Systems and controls
Hirett has systems and controls in place that enable the complete and accurate recording of customer transactions and minimise the risk of loss arising through fraud, negligence or poor administration.
The systems and controls that company put in place in relation to the accounting of customers funds include the following:
- employing accountants with experience of money transfer businesses and customer funds accounting;
- ensuring that those involved in accounting are separate from those involved in receiving and paying funds;
- performing regular reconciliations of customer funds;
- having reconciliations reviewed and approved by senior staff;
- retaining reconciliations on file;
- having your customer money systems and procedures subject to external audit; and
- providing regular reports of customer funds to the executive board of HIRETT.
Reconciliations
The purpose of accounting reconciliations is to act as a control over safeguarded funds and to determine whether the amounts held within the segregated bank accounts agree with the HIRETT’s independent record of customer funds. Safeguarding provides that in the event of the insolvency of the firm, the funds within the safeguarding accounts can be allocated to the customers who have given the funds, so that the liquidator can distribute them accordingly. It is therefore necessary to ensure that reconciliations are performed to ensure that customer funds are properly accounted for and subject to the protection that safeguarding provides.
Two reconciliations are required. Firstly, a reconciliation of the amount due to customers as per the total of the customer ledger balances, with internal records of the segregated bank account. Secondly, a reconciliation between the internal records of the balance on the segregated bank account and a statement provided by your bank.
The FCA’s approach document in respect of the Payment Services Regulations states that the reconciliations should be carried out as often as is necessary and as soon as possible after the reconciliation date.
Reconciliations would be performed for each segregated bank account that the business has. If a shortfall in customer funds is identified on reconciliation, company would identify the reason for the discrepancy and introduce funds to eliminate the shortfall as soon as possible.

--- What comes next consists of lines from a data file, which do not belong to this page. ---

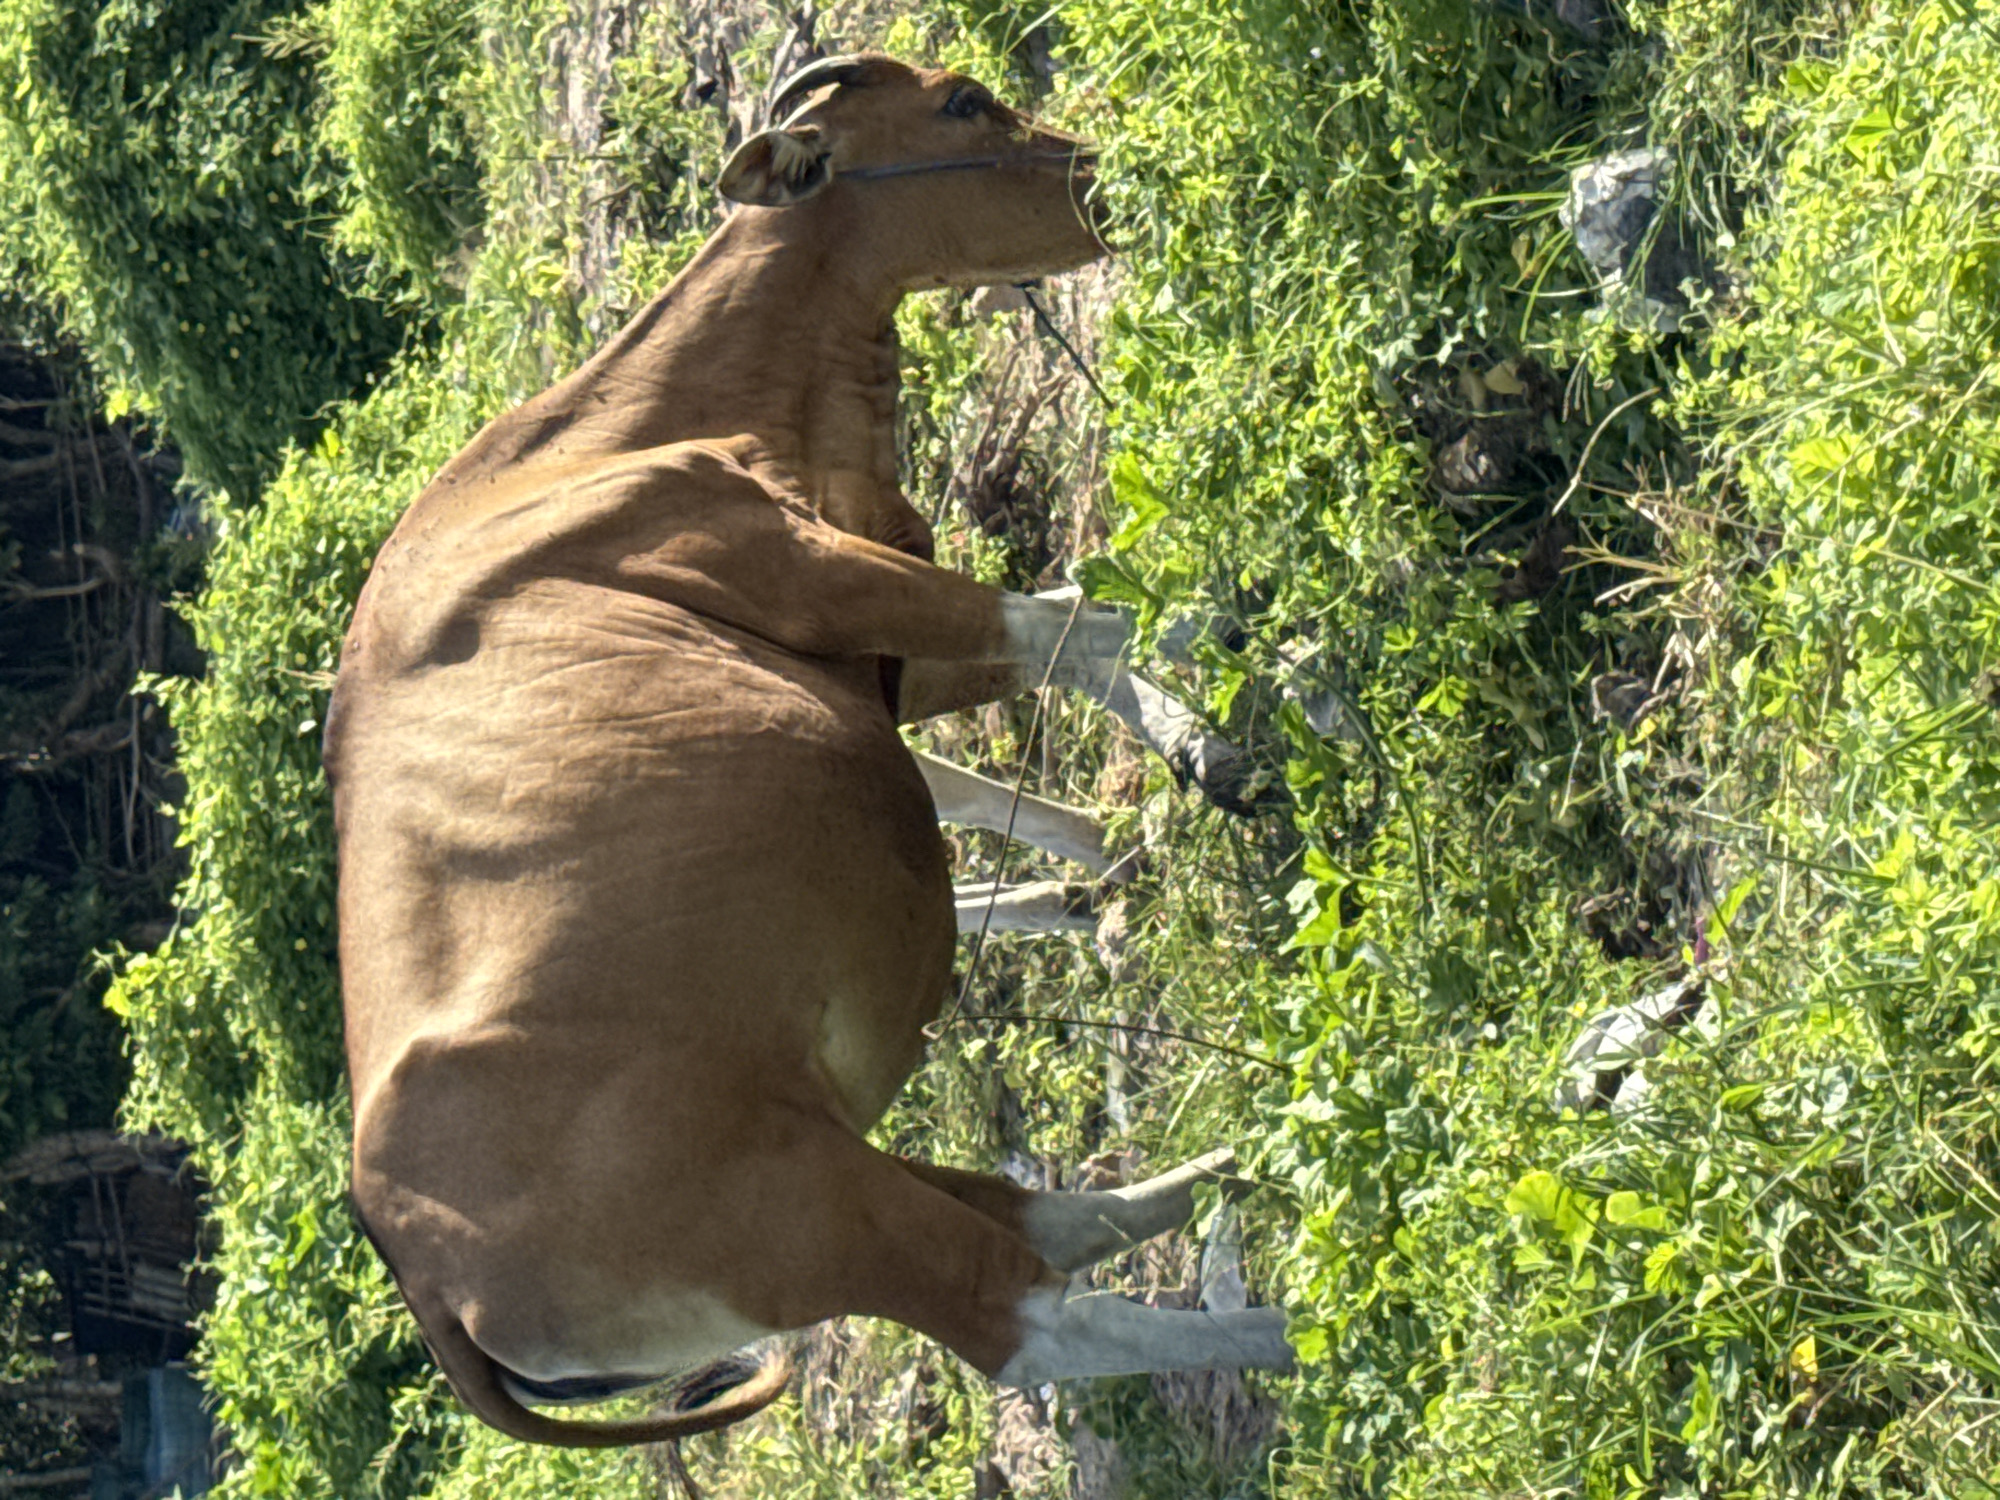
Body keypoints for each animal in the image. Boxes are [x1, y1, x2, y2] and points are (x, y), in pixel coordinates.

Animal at [327, 52, 1292, 1448]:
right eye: (959, 105)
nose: (1102, 172)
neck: (611, 440)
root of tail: (430, 1283)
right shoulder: (825, 578)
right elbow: (1084, 622)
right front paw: (1219, 723)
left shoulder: (866, 646)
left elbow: (1033, 673)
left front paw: (1122, 834)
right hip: (814, 1218)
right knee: (1035, 1323)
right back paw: (1309, 1329)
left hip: (830, 1148)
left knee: (1043, 1217)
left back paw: (1232, 1166)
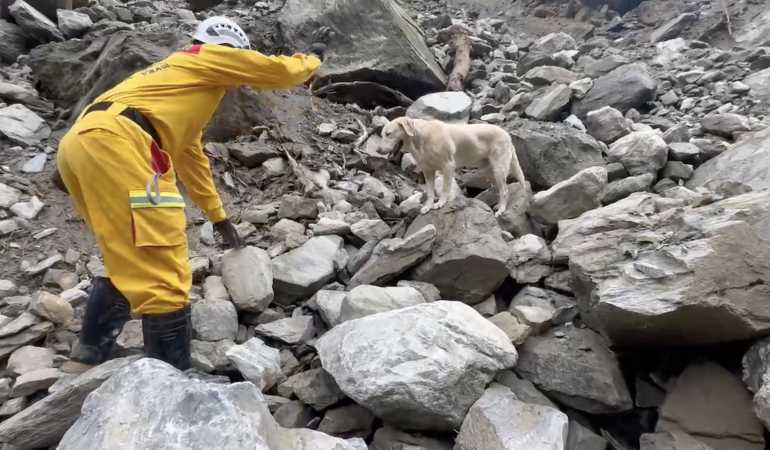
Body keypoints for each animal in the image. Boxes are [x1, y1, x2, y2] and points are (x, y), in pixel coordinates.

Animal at [376, 117, 524, 217]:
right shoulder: (428, 171)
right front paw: (428, 206)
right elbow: (430, 192)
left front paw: (440, 203)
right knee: (501, 189)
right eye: (382, 134)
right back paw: (500, 205)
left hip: (499, 169)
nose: (377, 150)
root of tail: (507, 135)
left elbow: (445, 189)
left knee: (504, 190)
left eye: (389, 133)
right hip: (488, 170)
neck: (422, 140)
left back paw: (501, 210)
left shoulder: (448, 167)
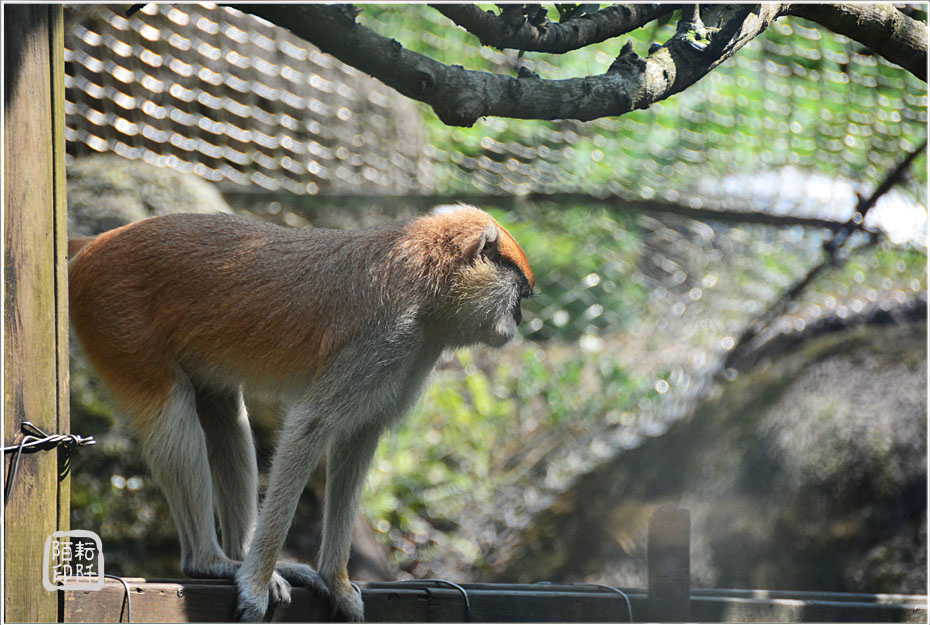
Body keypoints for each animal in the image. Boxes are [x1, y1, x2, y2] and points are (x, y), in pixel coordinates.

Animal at [69, 204, 532, 620]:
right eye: (521, 294)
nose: (520, 320)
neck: (429, 283)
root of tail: (96, 245)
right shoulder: (386, 339)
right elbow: (310, 426)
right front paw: (255, 582)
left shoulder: (412, 354)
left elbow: (358, 439)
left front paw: (337, 582)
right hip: (118, 323)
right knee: (171, 414)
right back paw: (211, 562)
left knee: (223, 411)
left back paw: (239, 553)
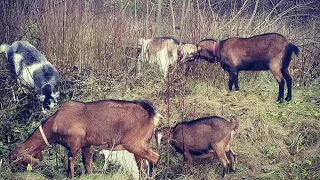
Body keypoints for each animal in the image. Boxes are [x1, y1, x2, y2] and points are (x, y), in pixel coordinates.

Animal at [10, 99, 162, 178]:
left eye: (16, 159)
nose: (11, 170)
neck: (55, 122)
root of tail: (151, 113)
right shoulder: (85, 145)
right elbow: (87, 162)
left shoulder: (74, 143)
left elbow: (71, 162)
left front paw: (70, 176)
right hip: (139, 147)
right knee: (142, 165)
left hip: (134, 143)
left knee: (155, 157)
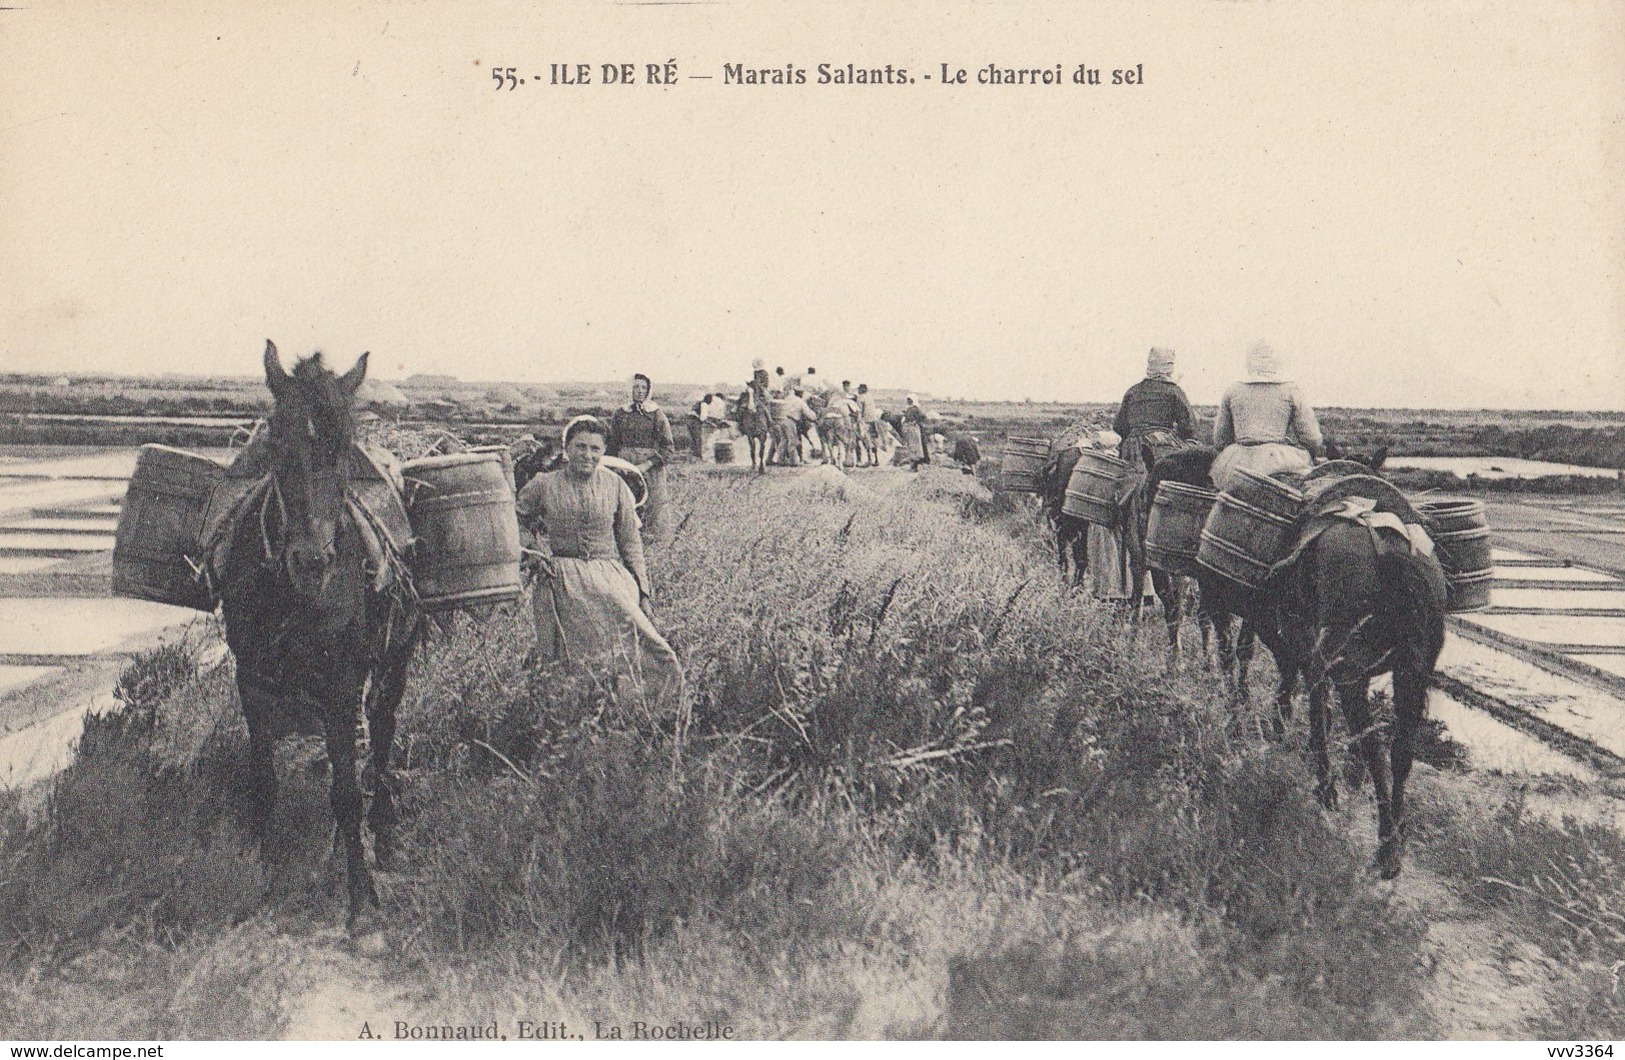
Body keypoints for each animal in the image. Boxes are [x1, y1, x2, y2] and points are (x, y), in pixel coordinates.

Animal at [217, 343, 425, 929]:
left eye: (343, 451)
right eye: (275, 445)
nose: (313, 562)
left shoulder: (340, 681)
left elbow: (348, 791)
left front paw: (360, 902)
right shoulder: (252, 680)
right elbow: (265, 783)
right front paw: (263, 879)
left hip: (394, 661)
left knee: (381, 735)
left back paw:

If a surplus is identified company would identify the reason and remove funds to eliminate the surplus as soon as possible.
If a discrepancy cannot be resolved, company would assume that the record showing the greater amount of customer funds is correct.
In determining how frequently reconciliations need to be performed, the following is considered:
- the nature of the business. Money transfer businesses are characterised by a high volume of transactions.
- the business model of the remittance business. It is likely that the business will charge fees for its services. These fees are mixed with the funds received for remittance and paid into the safeguarded segregated bank account. Regular reconciliations is required to validate the fees transferred out to your working capital account.
- the legal requirement imposed by the PSRs to have systems and controls in place that minimise risk of loss through fraud, negligence or poor administration.
- the size of the business. The greater the volume of remittances, the greater the need for robust systems of control.
Given the above, company would be performing client account reconciliations at least weekly if not daily. Where relevant funds are segregated in a currency different to that of receipt, without the instructions of the payer, the remittance would ensure that the amount held in the foreign currency is adjusted for exchange rate movements in order to meet the liability to the payer.
The Board of Directors would be provided with regular updates in relation to customer funds. The required information should include:
- the month end customer balances held;
- the proportion of customer balances held with each bank;
- details of new segregated bank accounts opened;
- unallocated cash balances; and
- the number of times a reconciliation has been performed and reviewed and details of the errors found on review.